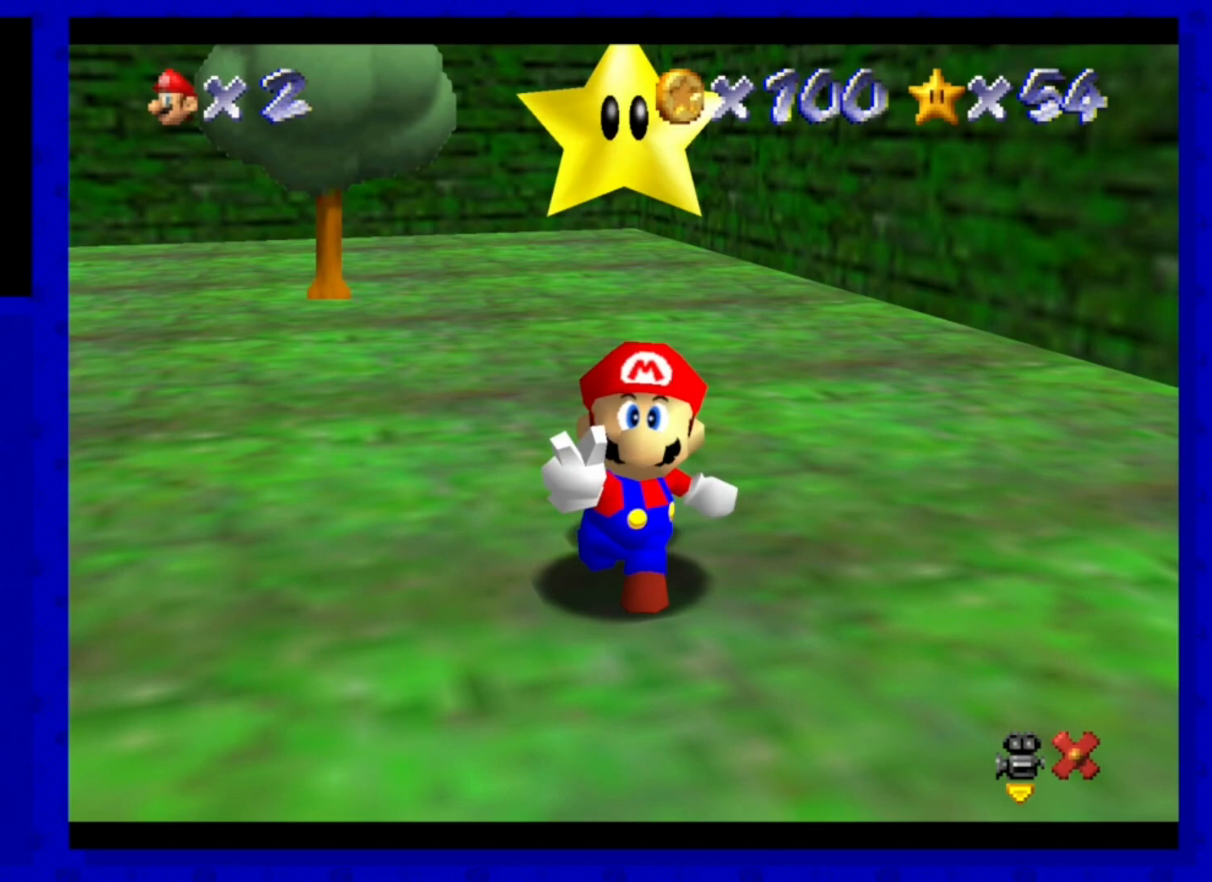
{"buttons": [], "left_stick": "center", "events": []}
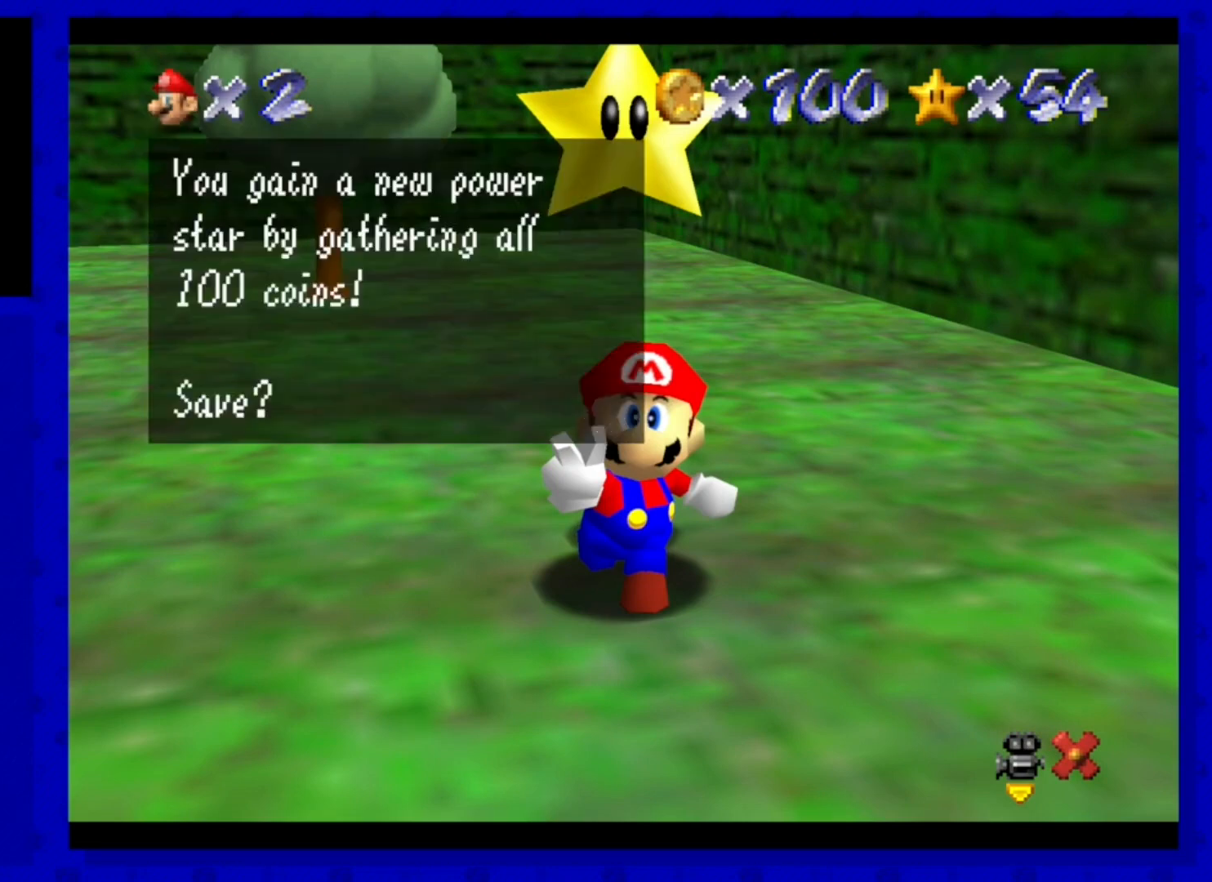
{"buttons": ["A"], "left_stick": "center", "events": [[440, "A", "down"]]}
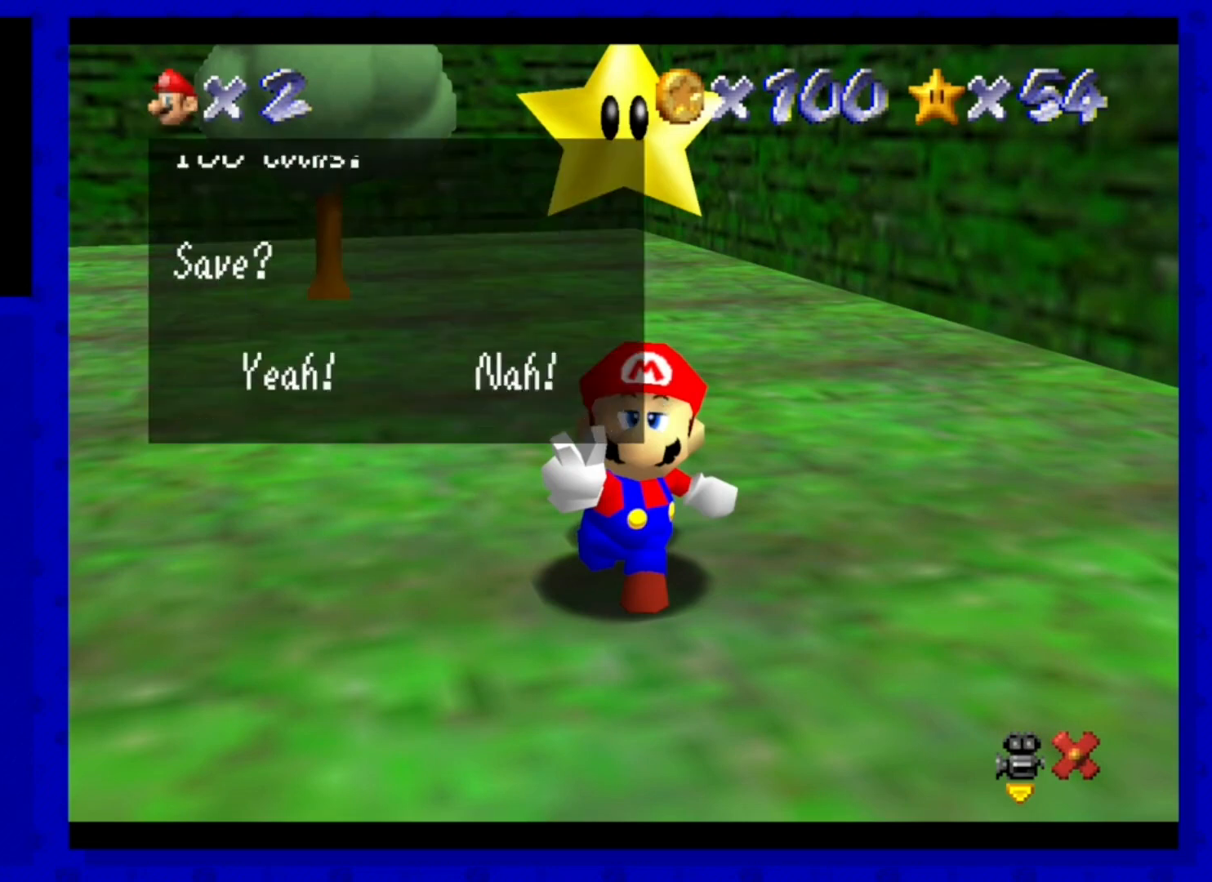
{"buttons": [], "left_stick": "center", "events": [[40, "A", "up"], [240, "A", "down"], [440, "A", "up"]]}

- **Activity**
Go through the lines above and copy any that contain "down".

- **Solution to this problem**
{"buttons": ["A"], "left_stick": "center", "events": [[440, "A", "down"]]}
{"buttons": [], "left_stick": "center", "events": [[40, "A", "up"], [240, "A", "down"], [440, "A", "up"]]}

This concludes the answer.